Supplied entries:
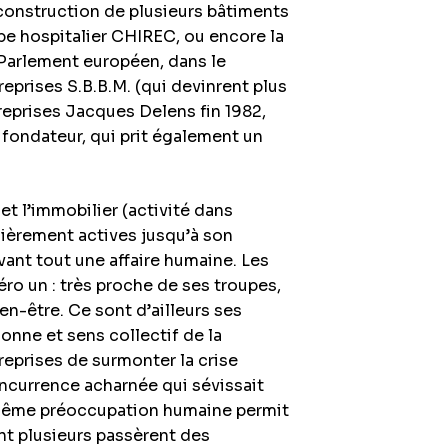
 construction de plusieurs bâtiments
pe hospitalier CHIREC, ou encore la
 Parlement européen, dans le
reprises S.B.B.M. (qui devinrent plus
reprises Jacques Delens fin 1982,
fondateur, qui prit également un
t l’immobilier (activité dans
ulièrement actives jusqu’à son
vant tout une affaire humaine. Les
éro un : très proche de ses troupes,
en-être. Ce sont d’ailleurs ses
sonne et sens collectif de la
reprises de surmonter la crise
currence acharnée qui sévissait
 même préoccupation humaine permit
nt plusieurs passèrent des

Your task: Nothing but the lines from the one with "éro un : très" through the final line of the data above should be output, exactly as written.

Solution to this task:
éro un : très proche de ses troupes,
en-être. Ce sont d’ailleurs ses
sonne et sens collectif de la
reprises de surmonter la crise
currence acharnée qui sévissait
 même préoccupation humaine permit
nt plusieurs passèrent des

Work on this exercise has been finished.